What lines of the data below include the word "İstanbul"? Report them by copying each.

(Transcribed page contents)
####################

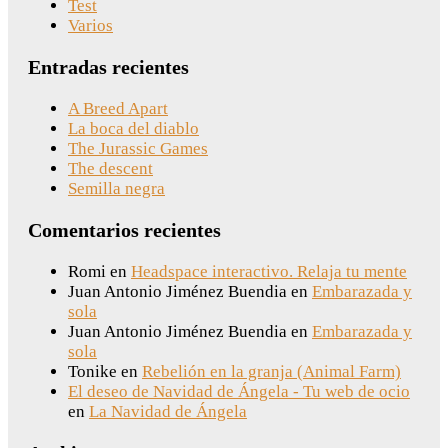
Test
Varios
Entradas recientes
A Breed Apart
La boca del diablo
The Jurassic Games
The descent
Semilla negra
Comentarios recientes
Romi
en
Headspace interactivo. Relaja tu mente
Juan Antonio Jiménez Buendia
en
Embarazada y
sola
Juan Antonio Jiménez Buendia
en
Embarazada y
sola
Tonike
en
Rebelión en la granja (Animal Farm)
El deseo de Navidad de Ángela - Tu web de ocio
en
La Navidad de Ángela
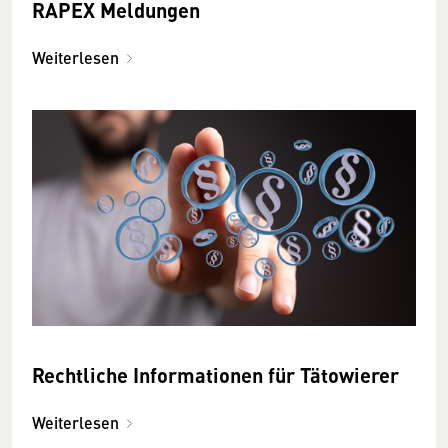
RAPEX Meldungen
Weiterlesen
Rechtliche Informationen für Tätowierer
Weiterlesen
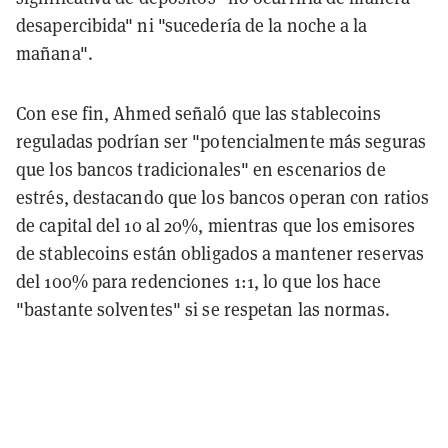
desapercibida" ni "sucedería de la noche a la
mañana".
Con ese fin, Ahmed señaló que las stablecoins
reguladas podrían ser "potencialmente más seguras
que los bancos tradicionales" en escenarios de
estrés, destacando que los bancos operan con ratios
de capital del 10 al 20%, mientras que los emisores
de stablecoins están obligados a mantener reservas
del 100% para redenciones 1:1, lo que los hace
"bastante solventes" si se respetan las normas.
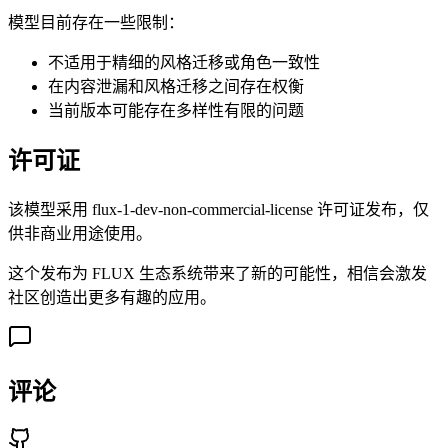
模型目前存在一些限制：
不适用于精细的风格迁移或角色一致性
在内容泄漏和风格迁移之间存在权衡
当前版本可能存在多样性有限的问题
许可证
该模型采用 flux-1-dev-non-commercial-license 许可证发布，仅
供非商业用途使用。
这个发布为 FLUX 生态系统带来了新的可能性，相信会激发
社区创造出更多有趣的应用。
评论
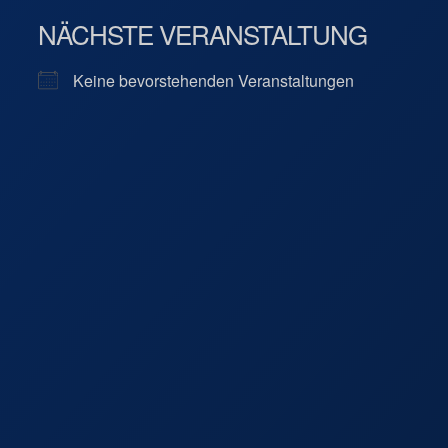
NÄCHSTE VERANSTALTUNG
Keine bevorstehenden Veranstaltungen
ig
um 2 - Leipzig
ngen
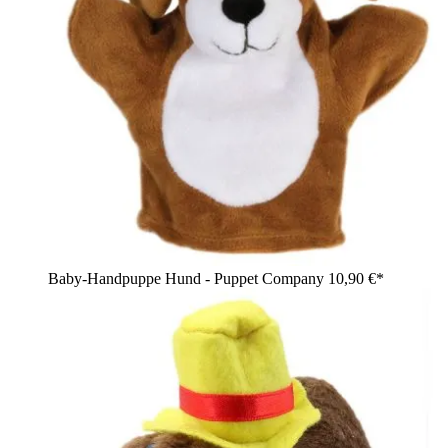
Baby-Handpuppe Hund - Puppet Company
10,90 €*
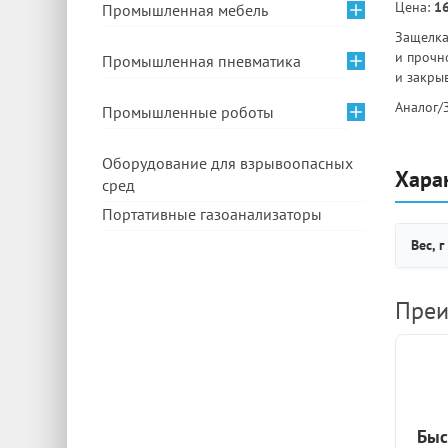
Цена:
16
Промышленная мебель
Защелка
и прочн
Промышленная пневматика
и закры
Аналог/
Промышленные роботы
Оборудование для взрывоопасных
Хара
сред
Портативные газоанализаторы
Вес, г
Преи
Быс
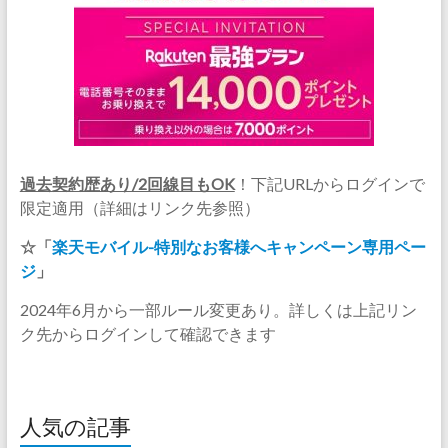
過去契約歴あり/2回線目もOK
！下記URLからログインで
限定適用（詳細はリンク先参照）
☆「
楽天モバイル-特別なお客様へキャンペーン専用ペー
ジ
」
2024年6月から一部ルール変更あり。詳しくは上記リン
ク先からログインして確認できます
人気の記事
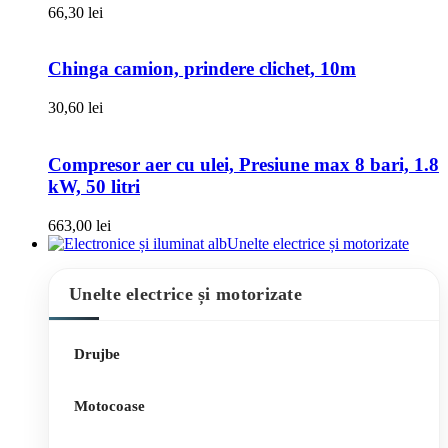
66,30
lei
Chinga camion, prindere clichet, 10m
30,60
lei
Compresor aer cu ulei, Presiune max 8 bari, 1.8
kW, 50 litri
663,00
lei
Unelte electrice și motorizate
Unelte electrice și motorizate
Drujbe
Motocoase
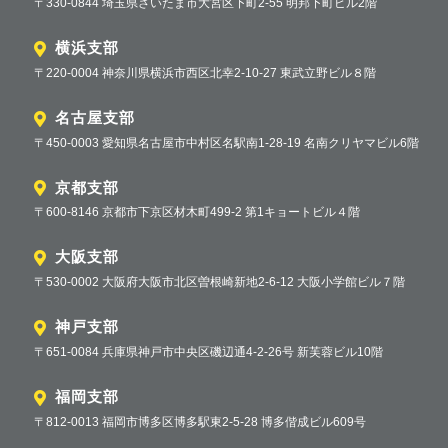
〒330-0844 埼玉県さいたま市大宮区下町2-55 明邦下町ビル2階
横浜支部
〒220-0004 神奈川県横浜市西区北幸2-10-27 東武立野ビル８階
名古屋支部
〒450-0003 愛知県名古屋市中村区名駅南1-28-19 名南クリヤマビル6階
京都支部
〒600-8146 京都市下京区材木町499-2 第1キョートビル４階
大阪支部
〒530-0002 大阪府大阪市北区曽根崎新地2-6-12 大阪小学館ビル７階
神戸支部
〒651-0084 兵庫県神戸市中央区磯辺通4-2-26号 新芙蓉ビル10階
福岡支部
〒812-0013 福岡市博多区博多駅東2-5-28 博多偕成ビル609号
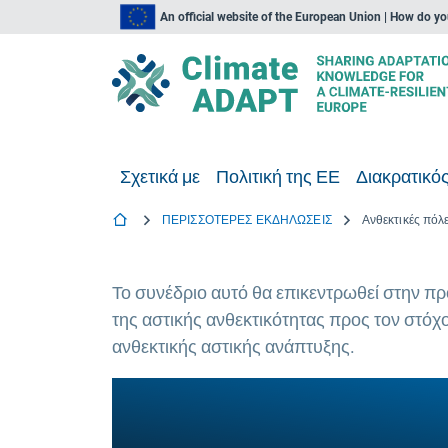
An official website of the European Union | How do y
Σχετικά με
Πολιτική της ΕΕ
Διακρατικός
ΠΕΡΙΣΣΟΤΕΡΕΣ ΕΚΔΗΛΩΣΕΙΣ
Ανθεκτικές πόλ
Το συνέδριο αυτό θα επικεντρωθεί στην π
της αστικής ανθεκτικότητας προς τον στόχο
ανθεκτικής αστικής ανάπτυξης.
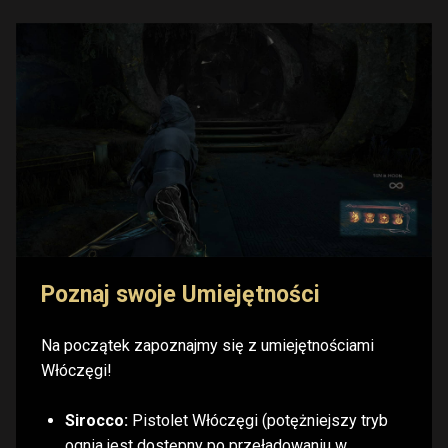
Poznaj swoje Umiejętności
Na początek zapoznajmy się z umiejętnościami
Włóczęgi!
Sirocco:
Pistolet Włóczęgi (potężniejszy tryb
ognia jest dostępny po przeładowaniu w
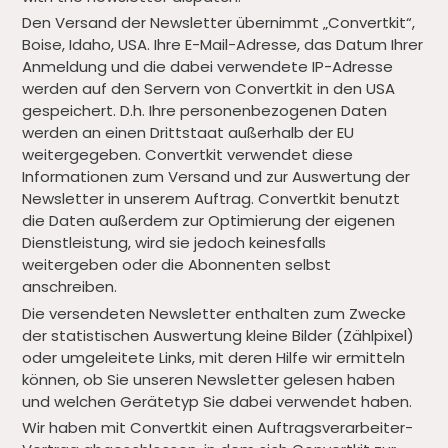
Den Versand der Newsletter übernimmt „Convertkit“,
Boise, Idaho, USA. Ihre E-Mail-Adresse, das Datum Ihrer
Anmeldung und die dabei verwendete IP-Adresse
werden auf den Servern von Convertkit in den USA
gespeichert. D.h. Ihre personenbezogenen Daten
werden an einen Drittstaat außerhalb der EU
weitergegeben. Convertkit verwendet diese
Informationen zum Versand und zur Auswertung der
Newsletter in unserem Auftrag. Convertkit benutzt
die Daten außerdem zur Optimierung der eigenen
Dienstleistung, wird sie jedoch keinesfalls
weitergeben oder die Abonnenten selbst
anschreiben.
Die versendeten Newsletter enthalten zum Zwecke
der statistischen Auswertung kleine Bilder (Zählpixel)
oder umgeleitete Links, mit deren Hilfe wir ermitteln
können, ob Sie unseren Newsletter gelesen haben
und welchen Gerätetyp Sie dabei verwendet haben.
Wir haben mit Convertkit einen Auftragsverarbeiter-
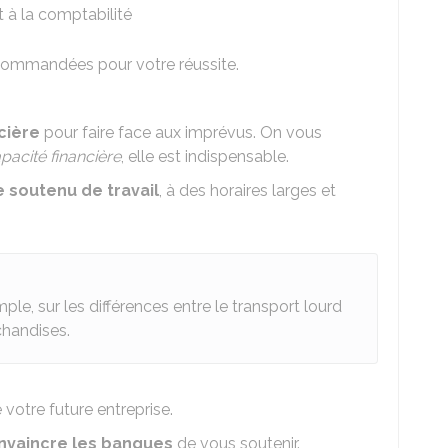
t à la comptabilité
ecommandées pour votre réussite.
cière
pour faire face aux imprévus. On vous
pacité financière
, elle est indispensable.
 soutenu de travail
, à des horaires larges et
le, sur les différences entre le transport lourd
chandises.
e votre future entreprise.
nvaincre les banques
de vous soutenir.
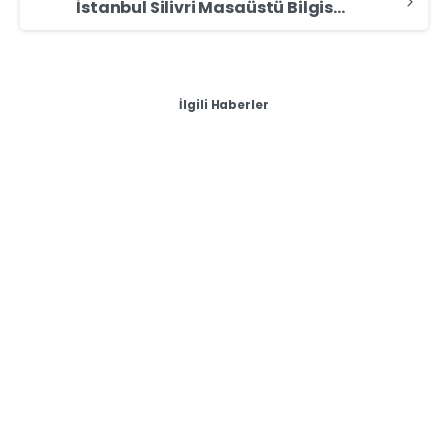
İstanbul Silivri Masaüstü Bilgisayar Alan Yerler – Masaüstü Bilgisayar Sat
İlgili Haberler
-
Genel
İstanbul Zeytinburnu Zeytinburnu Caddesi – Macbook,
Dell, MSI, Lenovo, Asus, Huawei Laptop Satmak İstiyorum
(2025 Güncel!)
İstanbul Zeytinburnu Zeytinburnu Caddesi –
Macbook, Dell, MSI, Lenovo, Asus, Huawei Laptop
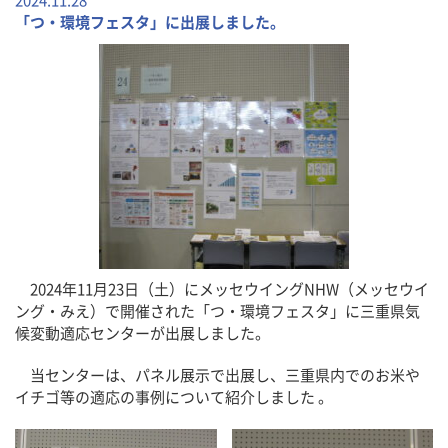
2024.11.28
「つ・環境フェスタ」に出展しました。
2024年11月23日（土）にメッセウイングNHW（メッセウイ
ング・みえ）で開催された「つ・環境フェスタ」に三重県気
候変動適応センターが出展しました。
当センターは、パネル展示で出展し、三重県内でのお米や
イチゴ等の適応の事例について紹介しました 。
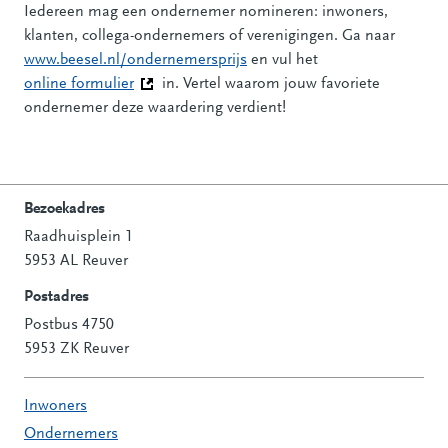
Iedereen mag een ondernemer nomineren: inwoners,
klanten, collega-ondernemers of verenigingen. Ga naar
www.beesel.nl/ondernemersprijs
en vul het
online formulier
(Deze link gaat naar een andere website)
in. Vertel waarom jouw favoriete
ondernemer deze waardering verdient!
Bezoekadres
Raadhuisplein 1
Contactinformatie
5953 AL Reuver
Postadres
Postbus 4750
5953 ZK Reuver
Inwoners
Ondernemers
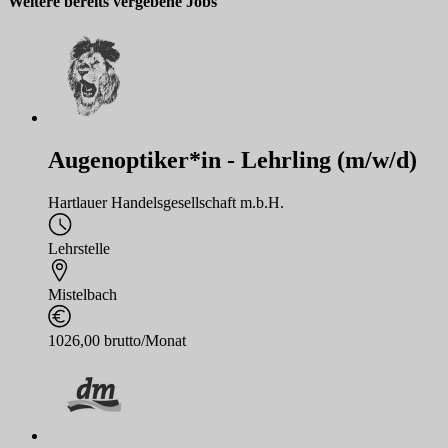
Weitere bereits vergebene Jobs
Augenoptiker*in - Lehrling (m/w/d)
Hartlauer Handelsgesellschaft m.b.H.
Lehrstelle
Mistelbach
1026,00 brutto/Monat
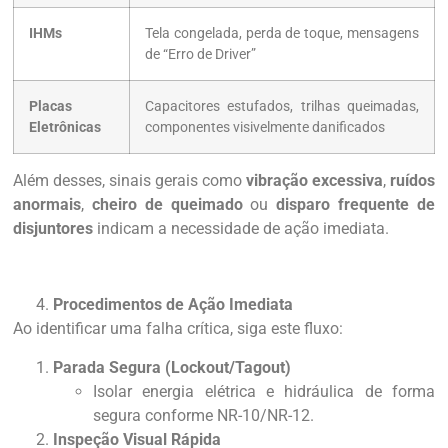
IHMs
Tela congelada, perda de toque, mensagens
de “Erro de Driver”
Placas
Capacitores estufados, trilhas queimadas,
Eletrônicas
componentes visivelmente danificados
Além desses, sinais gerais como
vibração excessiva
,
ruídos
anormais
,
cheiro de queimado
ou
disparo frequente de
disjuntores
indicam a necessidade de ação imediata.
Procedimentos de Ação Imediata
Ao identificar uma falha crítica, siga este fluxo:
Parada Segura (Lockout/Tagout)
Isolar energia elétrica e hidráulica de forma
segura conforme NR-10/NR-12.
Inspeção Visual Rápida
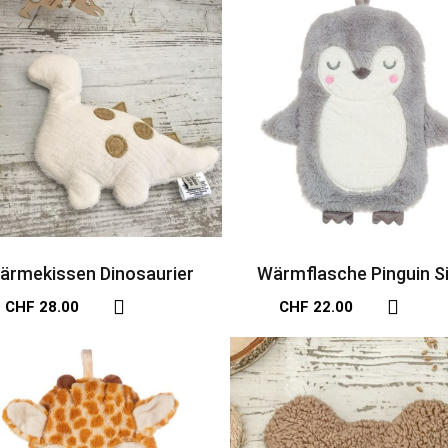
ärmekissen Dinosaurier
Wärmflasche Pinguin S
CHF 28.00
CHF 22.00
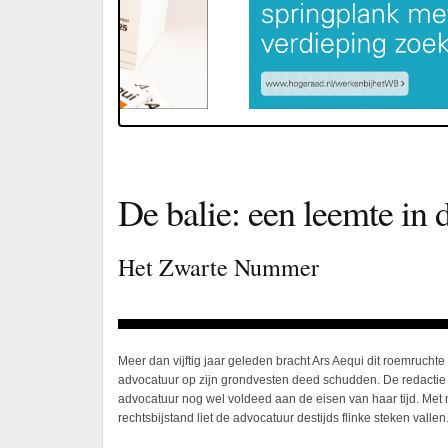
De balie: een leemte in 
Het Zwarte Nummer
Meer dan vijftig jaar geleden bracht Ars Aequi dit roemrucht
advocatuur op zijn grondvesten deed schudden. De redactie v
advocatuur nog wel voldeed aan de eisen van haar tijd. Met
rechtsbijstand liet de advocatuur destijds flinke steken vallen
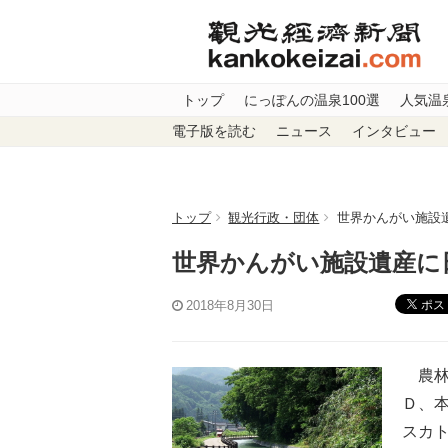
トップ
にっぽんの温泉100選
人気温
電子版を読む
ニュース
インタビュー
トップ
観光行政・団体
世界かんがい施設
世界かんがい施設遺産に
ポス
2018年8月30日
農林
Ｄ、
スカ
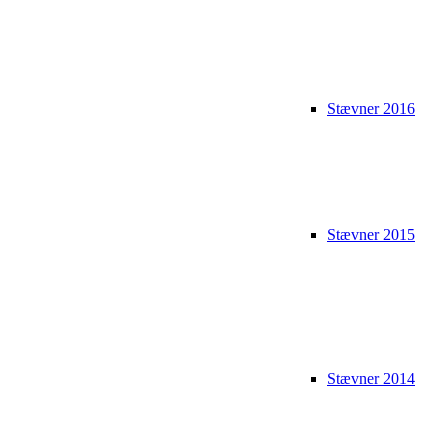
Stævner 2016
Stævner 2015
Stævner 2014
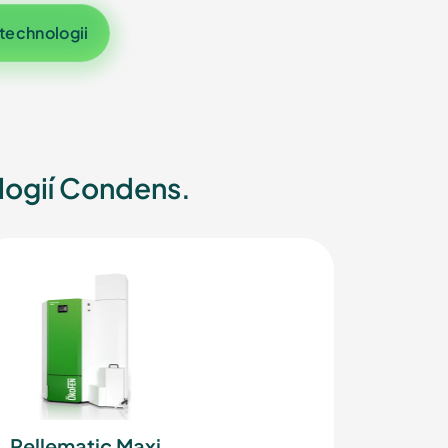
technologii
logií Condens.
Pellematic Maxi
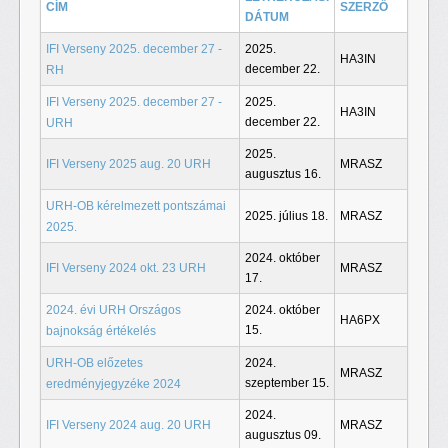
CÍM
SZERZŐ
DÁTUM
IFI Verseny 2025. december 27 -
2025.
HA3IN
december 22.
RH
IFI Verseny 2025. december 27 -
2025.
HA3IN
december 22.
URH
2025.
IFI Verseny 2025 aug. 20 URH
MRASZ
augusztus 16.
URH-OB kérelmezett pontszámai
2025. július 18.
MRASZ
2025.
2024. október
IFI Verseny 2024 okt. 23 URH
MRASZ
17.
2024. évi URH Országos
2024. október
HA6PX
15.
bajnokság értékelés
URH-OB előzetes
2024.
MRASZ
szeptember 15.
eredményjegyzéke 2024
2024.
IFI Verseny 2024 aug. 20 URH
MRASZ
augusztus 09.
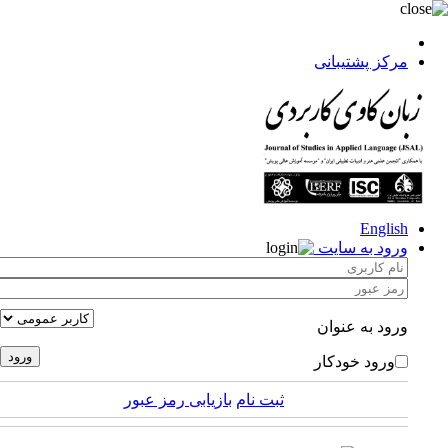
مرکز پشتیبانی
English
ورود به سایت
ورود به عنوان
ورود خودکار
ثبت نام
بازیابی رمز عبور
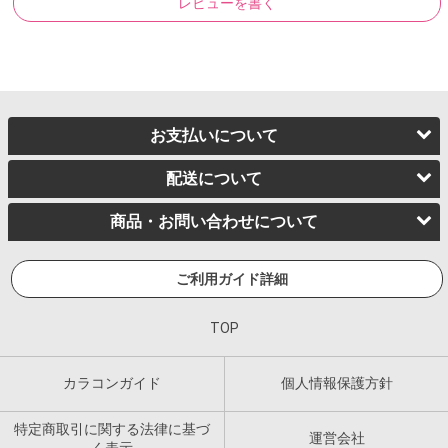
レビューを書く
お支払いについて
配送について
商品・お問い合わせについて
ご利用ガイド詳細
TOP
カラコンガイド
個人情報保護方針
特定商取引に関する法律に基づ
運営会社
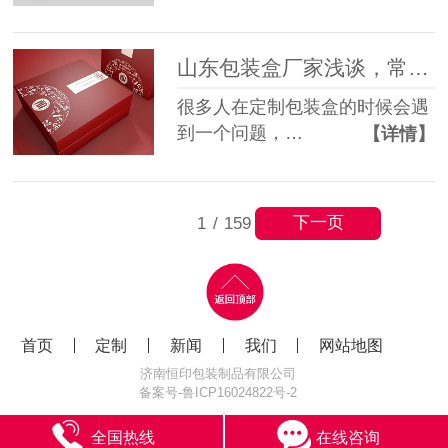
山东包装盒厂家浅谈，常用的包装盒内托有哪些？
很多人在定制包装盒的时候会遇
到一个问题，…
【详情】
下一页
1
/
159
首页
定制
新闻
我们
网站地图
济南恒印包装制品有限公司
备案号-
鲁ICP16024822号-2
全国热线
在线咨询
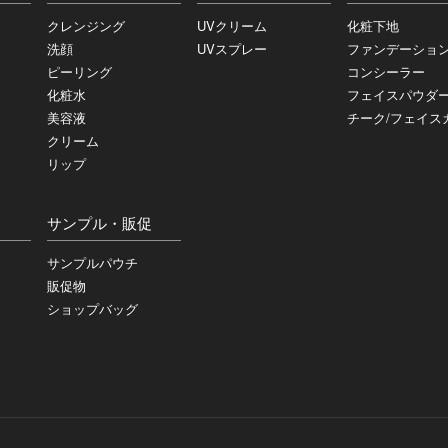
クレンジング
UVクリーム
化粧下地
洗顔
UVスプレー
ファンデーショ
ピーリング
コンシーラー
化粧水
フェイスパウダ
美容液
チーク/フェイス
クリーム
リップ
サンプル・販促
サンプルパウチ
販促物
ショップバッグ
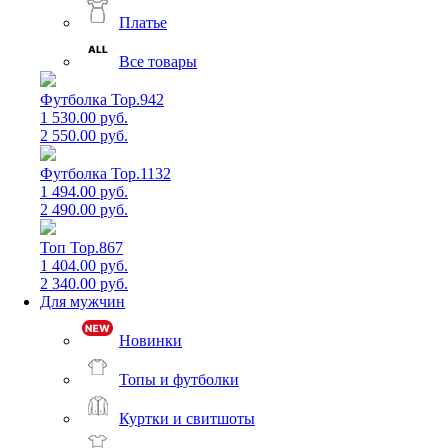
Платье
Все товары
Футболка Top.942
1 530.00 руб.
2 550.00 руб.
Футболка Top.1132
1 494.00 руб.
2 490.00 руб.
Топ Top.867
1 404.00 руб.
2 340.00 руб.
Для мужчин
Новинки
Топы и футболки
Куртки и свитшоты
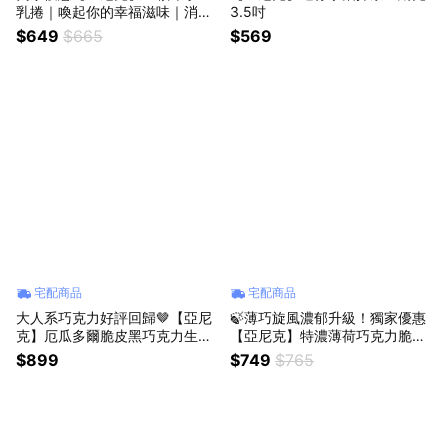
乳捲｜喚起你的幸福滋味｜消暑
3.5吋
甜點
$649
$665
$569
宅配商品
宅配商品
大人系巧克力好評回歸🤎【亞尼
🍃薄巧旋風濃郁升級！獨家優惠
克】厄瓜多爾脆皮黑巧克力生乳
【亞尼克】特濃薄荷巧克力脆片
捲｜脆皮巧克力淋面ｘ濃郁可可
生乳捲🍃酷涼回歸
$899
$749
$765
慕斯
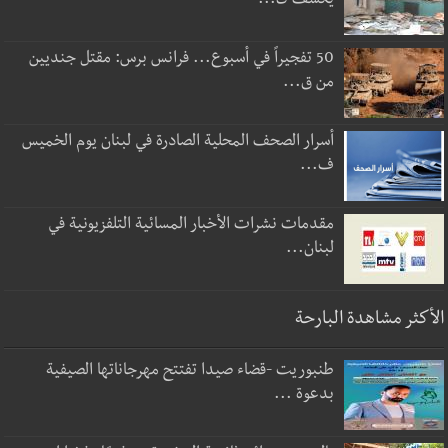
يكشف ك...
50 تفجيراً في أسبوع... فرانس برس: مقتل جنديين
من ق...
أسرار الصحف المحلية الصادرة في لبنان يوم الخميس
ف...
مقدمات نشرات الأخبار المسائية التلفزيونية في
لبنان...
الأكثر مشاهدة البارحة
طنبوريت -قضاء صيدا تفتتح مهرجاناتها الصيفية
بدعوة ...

####################

_SOLUTION TO THIS EXERCISE:_
İstanbul Silivri Masaüstü Bilgisayar Alan Yerler – Masaüstü Bilgisayar Sat
İstanbul Zeytinburnu Zeytinburnu Caddesi – Macbook,
İstanbul Zeytinburnu Zeytinburnu Caddesi –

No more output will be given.